Instruction:
Only the lines below, from the one with "(B. Cyrulnik)" through the one with "Testata giornalistica registrata al", are to be written out, exactly.

─── Given records

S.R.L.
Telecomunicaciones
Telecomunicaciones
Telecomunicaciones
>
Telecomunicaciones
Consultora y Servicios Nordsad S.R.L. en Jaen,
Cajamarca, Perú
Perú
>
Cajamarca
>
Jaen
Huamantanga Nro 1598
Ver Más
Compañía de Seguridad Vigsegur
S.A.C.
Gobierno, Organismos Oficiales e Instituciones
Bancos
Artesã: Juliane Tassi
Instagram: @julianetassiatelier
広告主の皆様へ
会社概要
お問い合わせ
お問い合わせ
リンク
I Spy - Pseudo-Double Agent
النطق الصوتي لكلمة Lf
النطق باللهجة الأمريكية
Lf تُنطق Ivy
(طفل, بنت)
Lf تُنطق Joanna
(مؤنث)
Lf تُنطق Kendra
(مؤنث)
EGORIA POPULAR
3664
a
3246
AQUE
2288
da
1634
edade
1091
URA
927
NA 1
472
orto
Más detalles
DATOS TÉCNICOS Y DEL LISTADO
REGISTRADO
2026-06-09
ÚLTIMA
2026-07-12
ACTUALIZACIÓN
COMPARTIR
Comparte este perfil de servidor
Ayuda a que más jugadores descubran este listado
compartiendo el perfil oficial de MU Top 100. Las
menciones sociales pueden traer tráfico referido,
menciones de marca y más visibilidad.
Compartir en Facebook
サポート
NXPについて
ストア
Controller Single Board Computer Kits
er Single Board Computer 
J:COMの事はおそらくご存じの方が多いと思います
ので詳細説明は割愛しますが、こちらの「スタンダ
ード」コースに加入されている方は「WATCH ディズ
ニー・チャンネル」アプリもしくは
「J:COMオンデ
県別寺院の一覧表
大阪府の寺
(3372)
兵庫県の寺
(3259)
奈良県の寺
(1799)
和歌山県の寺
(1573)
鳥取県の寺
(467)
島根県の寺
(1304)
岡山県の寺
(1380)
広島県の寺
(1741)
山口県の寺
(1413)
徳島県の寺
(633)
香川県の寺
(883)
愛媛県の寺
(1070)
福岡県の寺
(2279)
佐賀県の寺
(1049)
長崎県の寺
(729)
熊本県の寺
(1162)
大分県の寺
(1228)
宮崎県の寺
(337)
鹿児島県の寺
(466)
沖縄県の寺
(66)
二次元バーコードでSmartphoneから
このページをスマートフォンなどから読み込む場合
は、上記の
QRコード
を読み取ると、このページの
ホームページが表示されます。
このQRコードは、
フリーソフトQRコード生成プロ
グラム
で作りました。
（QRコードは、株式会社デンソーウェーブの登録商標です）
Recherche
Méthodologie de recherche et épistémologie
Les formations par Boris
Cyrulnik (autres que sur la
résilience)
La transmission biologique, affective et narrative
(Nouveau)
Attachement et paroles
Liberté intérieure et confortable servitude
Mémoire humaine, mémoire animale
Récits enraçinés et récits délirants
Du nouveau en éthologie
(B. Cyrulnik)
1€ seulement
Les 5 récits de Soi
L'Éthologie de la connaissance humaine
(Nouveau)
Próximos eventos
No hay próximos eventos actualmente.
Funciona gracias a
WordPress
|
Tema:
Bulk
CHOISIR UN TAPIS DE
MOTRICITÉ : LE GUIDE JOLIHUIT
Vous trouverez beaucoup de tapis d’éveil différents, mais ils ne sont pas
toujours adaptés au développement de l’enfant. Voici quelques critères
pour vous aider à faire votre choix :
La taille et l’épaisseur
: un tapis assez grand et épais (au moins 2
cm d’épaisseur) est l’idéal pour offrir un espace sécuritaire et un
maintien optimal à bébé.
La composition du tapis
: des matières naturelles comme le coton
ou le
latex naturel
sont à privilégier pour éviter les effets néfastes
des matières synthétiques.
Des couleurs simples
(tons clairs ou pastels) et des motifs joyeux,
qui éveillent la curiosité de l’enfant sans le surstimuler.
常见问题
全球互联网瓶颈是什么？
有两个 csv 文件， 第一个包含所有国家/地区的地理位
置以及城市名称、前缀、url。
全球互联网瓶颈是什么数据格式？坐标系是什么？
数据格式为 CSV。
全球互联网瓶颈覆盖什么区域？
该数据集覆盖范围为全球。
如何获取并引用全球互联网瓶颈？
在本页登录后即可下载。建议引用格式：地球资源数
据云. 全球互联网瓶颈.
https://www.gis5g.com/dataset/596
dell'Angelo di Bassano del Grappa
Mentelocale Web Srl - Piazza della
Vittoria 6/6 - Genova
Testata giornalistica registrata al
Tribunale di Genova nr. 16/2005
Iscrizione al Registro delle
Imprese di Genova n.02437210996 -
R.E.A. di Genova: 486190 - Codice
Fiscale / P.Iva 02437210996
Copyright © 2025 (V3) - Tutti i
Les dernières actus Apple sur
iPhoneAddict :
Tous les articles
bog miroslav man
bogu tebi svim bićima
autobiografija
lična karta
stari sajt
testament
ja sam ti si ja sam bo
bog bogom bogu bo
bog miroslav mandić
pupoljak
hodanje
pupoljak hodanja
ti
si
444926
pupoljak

──────

Answer box:
(B. Cyrulnik)
1€ seulement
Les 5 récits de Soi
L'Éthologie de la connaissance humaine
(Nouveau)
Próximos eventos
No hay próximos eventos actualmente.
Funciona gracias a
WordPress
|
Tema:
Bulk
CHOISIR UN TAPIS DE
MOTRICITÉ : LE GUIDE JOLIHUIT
Vous trouverez beaucoup de tapis d’éveil différents, mais ils ne sont pas
toujours adaptés au développement de l’enfant. Voici quelques critères
pour vous aider à faire votre choix :
La taille et l’épaisseur
: un tapis assez grand et épais (au moins 2
cm d’épaisseur) est l’idéal pour offrir un espace sécuritaire et un
maintien optimal à bébé.
La composition du tapis
: des matières naturelles comme le coton
ou le
latex naturel
sont à privilégier pour éviter les effets néfastes
des matières synthétiques.
Des couleurs simples
(tons clairs ou pastels) et des motifs joyeux,
qui éveillent la curiosité de l’enfant sans le surstimuler.
常见问题
全球互联网瓶颈是什么？
有两个 csv 文件， 第一个包含所有国家/地区的地理位
置以及城市名称、前缀、url。
全球互联网瓶颈是什么数据格式？坐标系是什么？
数据格式为 CSV。
全球互联网瓶颈覆盖什么区域？
该数据集覆盖范围为全球。
如何获取并引用全球互联网瓶颈？
在本页登录后即可下载。建议引用格式：地球资源数
据云. 全球互联网瓶颈.
https://www.gis5g.com/dataset/596
dell'Angelo di Bassano del Grappa
Mentelocale Web Srl - Piazza della
Vittoria 6/6 - Genova
Testata giornalistica registrata al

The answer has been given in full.